How much of an increase in DLO2 should we expect? The college answer to Question 20 from the first paper of 2012 addresses this in a cryptic remark, "...alveolar ventilation increases and there is better matching of ventilation and perfusion increases from 21ml/min/mmHg up to  65ml/min/mmHg". 
Presumably, the values quoted in the latter half of this obiter dictum are referring to changes in DLCO, and are derived from somewhere reputable, but who knows where that is. One generally expects they come from a textbook, and textbook values usually come from studies performed in the 1960s.  Without knowing specifically which medieval source the examiners had in mind, the search for substantive peer-reviewed references is essentially the same as throwing darts at the literature. For example, a short search turns up a study by Turino et al (1963), whose healthy volunteers got resting DLCO values ranging from 18 to 22, and exercise values ranging from 55 to 64  ml/min/mmHg. This seems approximately correct, and in any case one cannot conceive of a universe where having or not having the exact numbers here would be the deciding factor in one's exam performance. 

References

Ogilvie, C. M., et al. "A standardized breath holding technique for the clinical measurement of the diffusing capacity of the lung for carbon monoxide." The Journal of clinical investigation 36.1 (1957): 1-17.
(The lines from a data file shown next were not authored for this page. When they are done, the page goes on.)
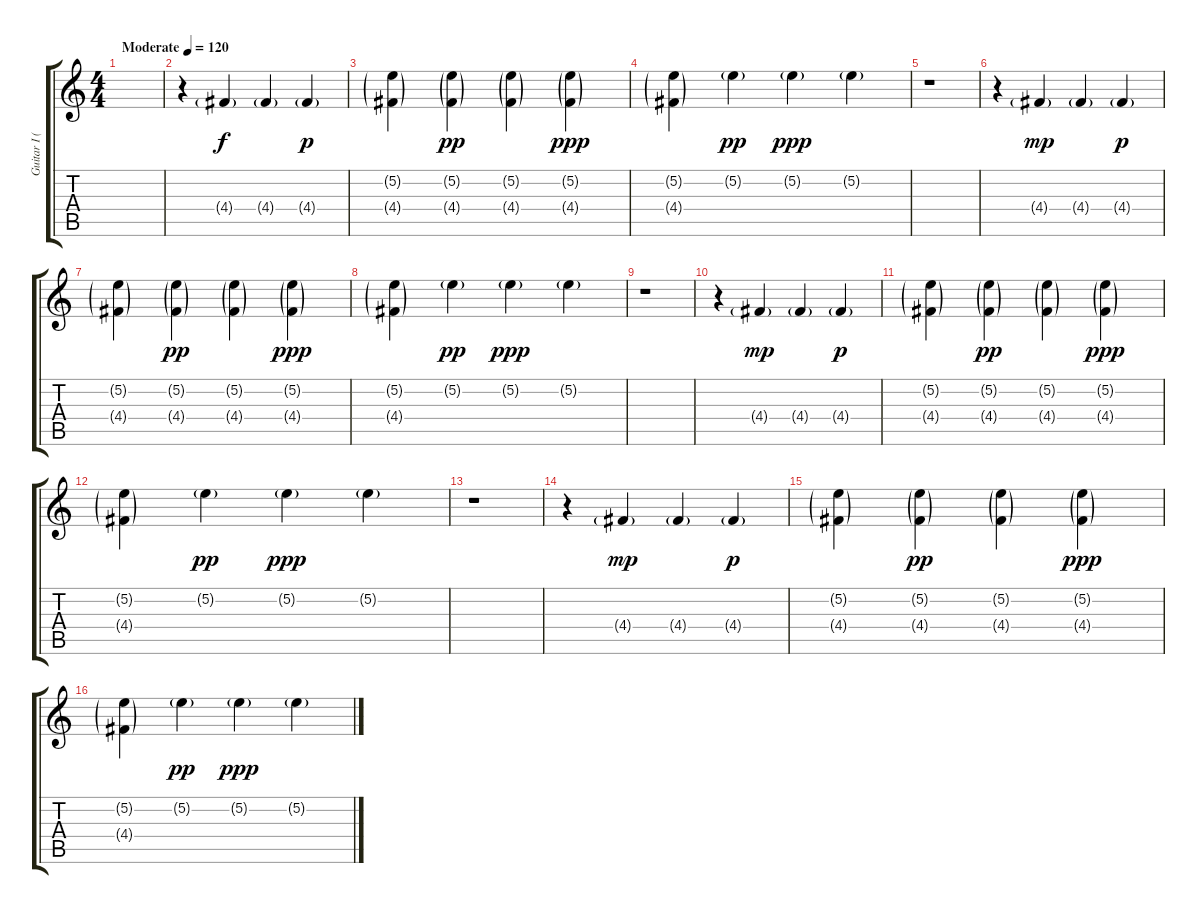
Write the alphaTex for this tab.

\track ("Guitar I (Delay)" "Guitar I (") {instrument electricguitarclean}
\staff {score tabs}
\tuning (E4 B3 G3 D3 A2 D2) {hide}
\ts (4 4)
\tempo (120 "Moderate")
\clef g2
\ks c
|
r.4 4.4{g}.4 4.4{g}.4 4.4{g}.4{dy p} |
(5.2{g} 4.4{g}).4 (5.2{g} 4.4{g}).4{dy pp} (5.2{g} 4.4{g}).4 (5.2{g} 4.4{g}).4{dy ppp} |
(5.2{g} 4.4{g}).4 5.2{g}.4{dy pp} 5.2{g}.4{dy ppp} 5.2{g}.4 |
r.1 |
r.4 4.4{g}.4{dy mp} 4.4{g}.4 4.4{g}.4{dy p} |
(5.2{g} 4.4{g}).4 (5.2{g} 4.4{g}).4{dy pp} (5.2{g} 4.4{g}).4 (5.2{g} 4.4{g}).4{dy ppp} |
(5.2{g} 4.4{g}).4 5.2{g}.4{dy pp} 5.2{g}.4{dy ppp} 5.2{g}.4 |
r.1 |
r.4 4.4{g}.4{dy mp} 4.4{g}.4 4.4{g}.4{dy p} |
(5.2{g} 4.4{g}).4 (5.2{g} 4.4{g}).4{dy pp} (5.2{g} 4.4{g}).4 (5.2{g} 4.4{g}).4{dy ppp} |
(5.2{g} 4.4{g}).4 5.2{g}.4{dy pp} 5.2{g}.4{dy ppp} 5.2{g}.4 |
r.1 |
r.4 4.4{g}.4{dy mp} 4.4{g}.4 4.4{g}.4{dy p} |
(5.2{g} 4.4{g}).4 (5.2{g} 4.4{g}).4{dy pp} (5.2{g} 4.4{g}).4 (5.2{g} 4.4{g}).4{dy ppp} |
(5.2{g} 4.4{g}).4 5.2{g}.4{dy pp} 5.2{g}.4{dy ppp} 5.2{g}.4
Cotes, J. E., et al. "Standardization of the measurement of transfer factor (diffusing capacity)." (1993) European Respiratory Journal 6: 41-52

Weibel, Ewald R., et al. "Morphometric model for pulmonary diffusing capacity I. Membrane diffusing capacity." Respiration physiology 93.2 (1993): 125-149.

Krogh, Marie. "The diffusion of gases through the lungs of man." The Journal of physiology 49.4 (1915): 271-300.

Turino, G. M., et al. "Effect of exercise on pulmonary diffusing capacity." Journal of Applied Physiology 18.3 (1963): 447-456.

Hsia, Connie CW. "Recruitment of lung diffusing capacity: update of concept and application." Chest 122.5 (2002): 1774-1783.

Ayers, Larry N., et al. "Diffusing capacity, specific diffusing capacity and interpretation of diffusion defects." Western Journal of Medicine 123.4 (1975): 255.